04 Kampf um den Mampf
Das kulinarische Angebot wurde in Augsburg um eine Wurst-Semmel erweitert und die sinnbefreite FCA-Bezahlkarte endlich abgeschafft. Was waren das noch für Zeiten so kurz vor der Pandemie, als jeder Club seine eigene Karte entworfen hatte, die man zunächst erwerben musste, um dann damit Speis und Trank zu bezahlen und später vergaß das Restgeld wieder zurückbuchen zu lassen? Zum Glück bekam Fußballdeutschland diese Karten-Pandemie relativ schnell in den Griff und die Dinger landeten über kurz oder lang auf dem Müll.
Es hatte auch den Anschein, dass alle Catering-Stationen geöffnet waren und somit längere Schlangen vermieden wurden. Das ist ja mittlerweile auch eher eine Seltenheit. Und die Herzlichkeit des Personals war ebenfalls wirklich hervorzuheben.
05 Käfighaltung
Bis kurz Anpfiff herrschte im Gästeblock gähnende Leere – schließlich gab es eine Autobahn-Vollsperrung und freitags nachmittags am Tag vor dem Start des Münchner Oktoberfests in Richtung südliches Bayern zu reisen, ist halt schon schwierig.
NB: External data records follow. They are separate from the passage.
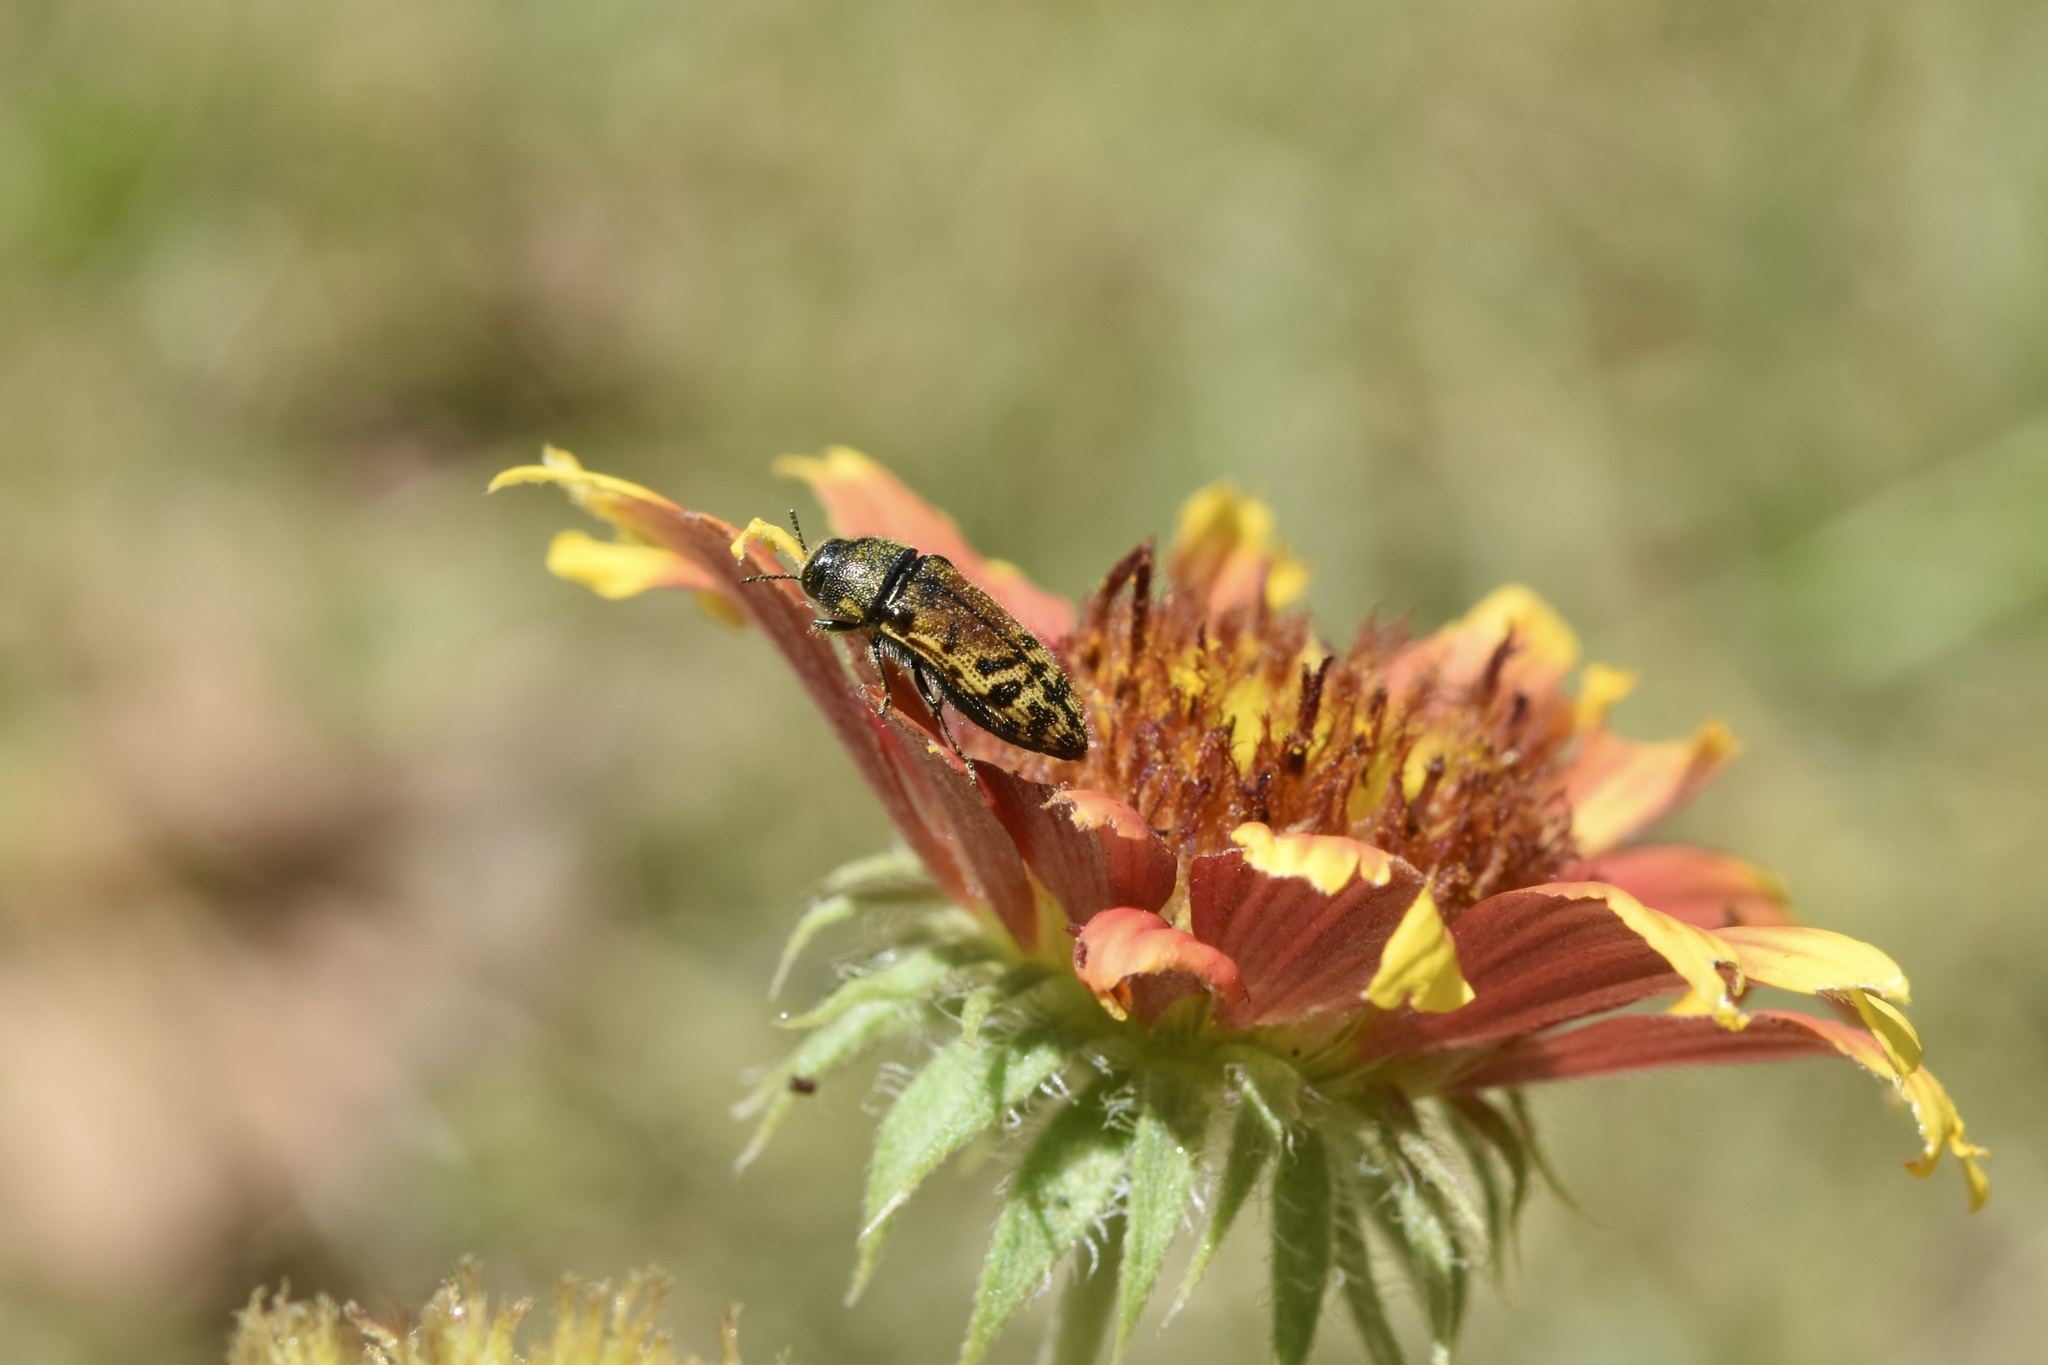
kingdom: Animalia
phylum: Arthropoda
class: Insecta
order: Coleoptera
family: Buprestidae
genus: Acmaeodera
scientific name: Acmaeodera mixta
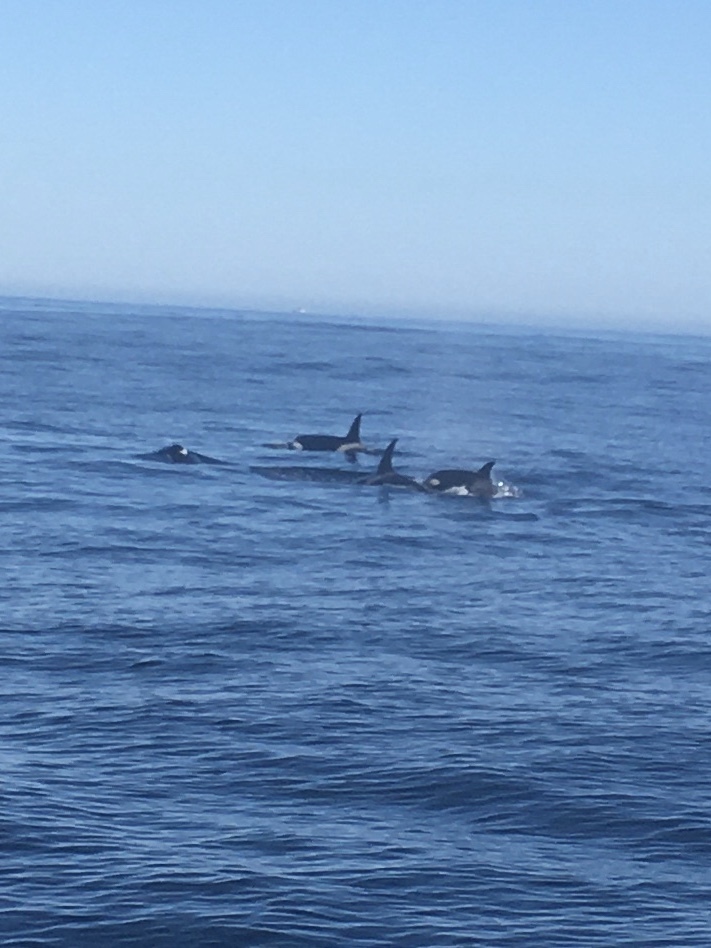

Zu spät kam dann wohl trotzdem niemand, um 05 plötzlich 2:0 auswärts führen zu sehen. Wann es das das letzte Mal gab? Keine Ahnung, um ehrlich zu sein. Dass es trotzdem noch ein nervenaufreibender Abend wurde, liegt sicher an der Mainz 05-DNA, die ja vielleicht durch den Einstieg von Biontech jetzt dergestalt verändert werden könnte, dass Zuschauende nicht ständig Gefahr laufen, vom Adrenalinkick umgehauen zu werden 😉
Wenn man nach über 20 Jahren Auswärtsfahrt meint, alles erlebt zu haben, gibt es aber immer noch einen oben drauf. Bizarrer Elfmeterpfiff vor dem Gästeblock in Augsburg? Haddemer scho. Aber schlimmer geht halt immer und es ist einfach ein megaätzendes Gefühl, 10 Sekunden vor dem Ende der Nachspielzeit so einen Pfiff zu hören und dann gefühlt 10 Minuten warten zu müssen, bis dieser Pfiff wieder zurückgenommen wird.
Aber egal – Auswärtssieg in Augsburg schmeckt – in welcher Form auch immer…
Fazit: Der Jahrgang 2024/2025 zeigt, dass Auswärtsfahrten nach Augsburg auch schön sein können – das entsprechende Nervenkostüm vorausgesetzt.